Mientras todos los presentes miraban a la niña italiana con sorpresa, la señora Boschi sacó de su bolso un pañuelo y enjugó las lágrimas de Nadia. Entonces, la pequeña contó por qué se había echado a llorar. Su tío-abuelo, Giovanni Boschi, tenía un espectáculo de polichinelas.

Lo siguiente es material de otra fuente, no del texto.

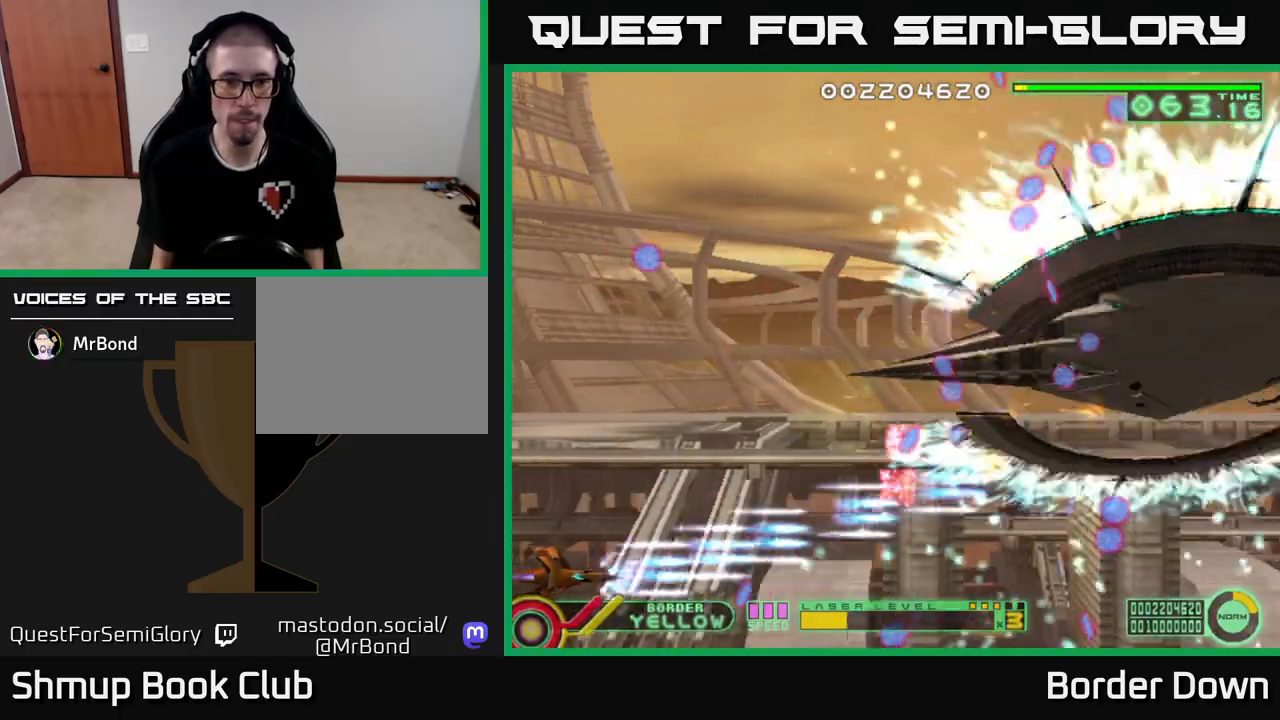
{"buttons": ["A", "DPAD_UP"], "left_stick": "center", "right_stick": "center", "events": [[33, "DPAD_DOWN", "up"], [50, "DPAD_LEFT", "down"], [67, "DPAD_UP", "down"], [100, "DPAD_LEFT", "up"]]}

—En América Polichinela se dice Punch —dijo la madre de Nadia y la niña continuó explicando que, cuatro semanas atrás, su tío Giovanni había desaparecido misteriosamente.
—¡Pobrecita! —se compadeció Pam—. No me extraña que llores.
—Pero si Italia es un país pequeñajo. ¿Cómo no le encontráis? —preguntó, con toda naturalidad, Ricky.
Nadia habló, entonces, a los Hollister, de las montañas, ríos y costas de su tierra natal.
—Italia no es muy grande —añadió—, pero hay muchos sitios donde poder esconderse. —Luego, los ojos de la niña se iluminaron—. Tengo cien liras. ¿Puedo ver la función?
—¡Canastos! ¡Qué montón de dinero! —exclamó Ricky.
—Equivalen sólo a dieciséis centavos —le dijo, sonriendo, la señora Boschi, y tanto ella como Nadia echaron unas cuantas monedas extranjeras en la lata que sostenía Dave.
La señora Hunter también se quedó a presenciar la representación, que pudo reanudarse a los pocos minutos.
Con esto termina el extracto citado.